Full API key lifecycle in the console, create, label, set rate limits, and revoke programmatic keys. Per-key sliding-window rate limiting enforced at the edge before any inference work starts.

Feb 24

Async Metering Pipeline

Billing events now flow through NATS before landing in Postgres. Decouples inference latency from billing writes, high-throughput bursts no longer cause request slowdown.

Feb 21

Provider Gateway Alpha

Anthropic and OpenAI adapters live in a new provider gateway service.

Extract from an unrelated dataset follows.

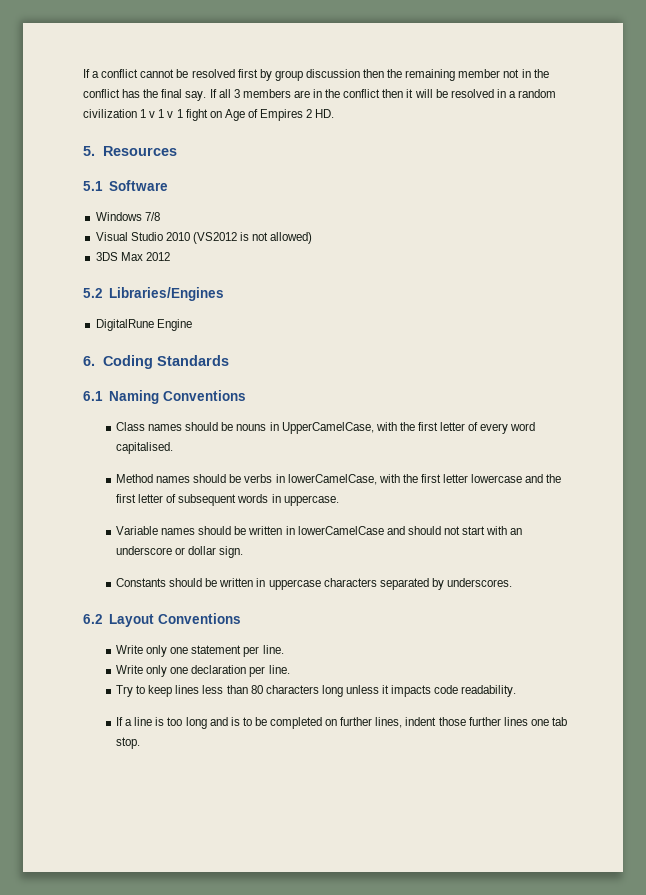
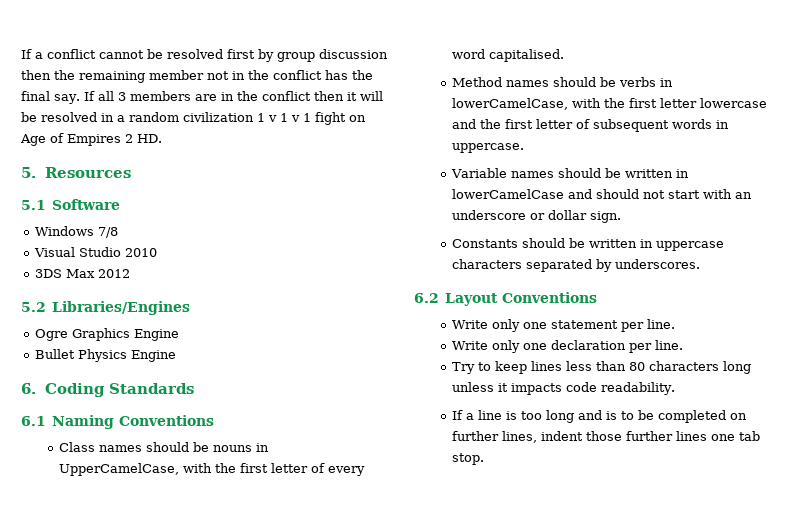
[192,232,313,244] (VS2012 is not allowed) -> (157, 252) none
[95,319,154,331] DigitalRune -> [34,328,179,341] [34,349,127,362] Ogre Graphics Engine // Bullet Physics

Normalises tool use, streaming, and model-ID remapping across providers, one integration pattern for all of them.

Feb 19

Wallet Pre-flight Checks

Inference requests now check wallet balance before routing. Zero-balance requests fail fast with a clear 402 rather than completing and leaving a negative balance.

Feb 17

Tensor Parallel on 70B Models

Building on our vLLM production milestone earlier this month, tensor parallel inference is now stable across multi-GPU nodes. Llama 70B and Qwen 32B deploy cleanly across 2× A100s.

Feb 14

Embedding Models

BGE Large, BGE-M3, and multilingual E5 now available as managed embedding models. Same OpenAI-compatible `/v1/embeddings` endpoint, drop-in replacement for teams moving off US-based providers.

Feb 12

Usage Analytics

Token counts, cost breakdown, and latency percentiles now in the console. Filter by model, date range, or API key. First step toward per-project budgets.

Feb 10

Rate Limiting Hardened

Per-API-key token windows tightened and now enforced at the edge. Sliding-window algorithm replaces fixed buckets, burst-friendly but protects against runaway loops.